== TASK STATEMENT ==
Where a line below holds the string "main", copy that line.

- - -

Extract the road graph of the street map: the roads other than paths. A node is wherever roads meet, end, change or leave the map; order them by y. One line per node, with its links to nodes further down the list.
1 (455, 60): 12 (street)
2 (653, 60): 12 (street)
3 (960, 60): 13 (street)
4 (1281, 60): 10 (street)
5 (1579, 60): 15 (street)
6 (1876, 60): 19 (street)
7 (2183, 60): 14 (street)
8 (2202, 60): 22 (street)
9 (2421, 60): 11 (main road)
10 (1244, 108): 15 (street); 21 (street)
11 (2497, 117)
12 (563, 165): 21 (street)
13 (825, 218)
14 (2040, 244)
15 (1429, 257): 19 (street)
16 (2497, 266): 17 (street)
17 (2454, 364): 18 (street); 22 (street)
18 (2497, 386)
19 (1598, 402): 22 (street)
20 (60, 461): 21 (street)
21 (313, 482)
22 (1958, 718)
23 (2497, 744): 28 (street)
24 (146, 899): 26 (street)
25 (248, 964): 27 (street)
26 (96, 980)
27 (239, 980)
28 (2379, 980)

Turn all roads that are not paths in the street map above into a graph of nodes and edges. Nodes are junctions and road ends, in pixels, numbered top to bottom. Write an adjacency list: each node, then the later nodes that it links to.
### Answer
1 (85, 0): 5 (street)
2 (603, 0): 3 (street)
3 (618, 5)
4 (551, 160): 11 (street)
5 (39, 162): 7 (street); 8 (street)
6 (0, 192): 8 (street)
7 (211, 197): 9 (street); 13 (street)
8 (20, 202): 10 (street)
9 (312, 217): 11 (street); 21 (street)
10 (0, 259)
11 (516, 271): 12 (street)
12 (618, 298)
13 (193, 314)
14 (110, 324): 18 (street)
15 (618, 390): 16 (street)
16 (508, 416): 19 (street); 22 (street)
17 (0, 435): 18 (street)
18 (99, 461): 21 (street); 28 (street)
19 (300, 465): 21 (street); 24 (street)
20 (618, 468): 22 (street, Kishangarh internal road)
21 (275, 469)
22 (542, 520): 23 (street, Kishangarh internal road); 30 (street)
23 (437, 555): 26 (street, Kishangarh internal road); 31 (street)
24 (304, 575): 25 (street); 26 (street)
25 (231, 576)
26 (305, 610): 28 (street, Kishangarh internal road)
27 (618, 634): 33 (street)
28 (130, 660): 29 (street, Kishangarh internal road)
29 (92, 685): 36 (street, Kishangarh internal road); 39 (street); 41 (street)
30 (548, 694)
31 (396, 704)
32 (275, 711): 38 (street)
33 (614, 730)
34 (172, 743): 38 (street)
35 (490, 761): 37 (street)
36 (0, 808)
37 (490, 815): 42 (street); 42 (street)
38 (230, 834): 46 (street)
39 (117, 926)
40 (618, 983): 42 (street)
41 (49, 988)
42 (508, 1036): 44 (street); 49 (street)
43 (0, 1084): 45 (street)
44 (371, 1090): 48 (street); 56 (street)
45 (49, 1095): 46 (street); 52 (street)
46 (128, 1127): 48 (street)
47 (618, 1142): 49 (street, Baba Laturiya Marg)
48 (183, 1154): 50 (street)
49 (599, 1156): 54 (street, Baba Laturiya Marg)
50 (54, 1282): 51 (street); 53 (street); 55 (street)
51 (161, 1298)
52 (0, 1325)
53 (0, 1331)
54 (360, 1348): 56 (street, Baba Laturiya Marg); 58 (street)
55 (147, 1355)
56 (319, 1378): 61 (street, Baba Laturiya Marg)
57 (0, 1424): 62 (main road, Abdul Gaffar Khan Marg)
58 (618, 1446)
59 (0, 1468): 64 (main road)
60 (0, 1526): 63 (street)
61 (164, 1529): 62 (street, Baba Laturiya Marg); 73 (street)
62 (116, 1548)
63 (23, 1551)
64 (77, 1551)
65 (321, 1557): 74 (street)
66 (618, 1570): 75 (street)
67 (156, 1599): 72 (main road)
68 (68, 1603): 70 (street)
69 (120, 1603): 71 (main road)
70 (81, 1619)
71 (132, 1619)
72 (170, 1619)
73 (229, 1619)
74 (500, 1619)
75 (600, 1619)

- - -

== RESULT OF THE TASK ==
9 (2421, 60): 11 (main road)
57 (0, 1424): 62 (main road, Abdul Gaffar Khan Marg)
59 (0, 1468): 64 (main road)
67 (156, 1599): 72 (main road)
69 (120, 1603): 71 (main road)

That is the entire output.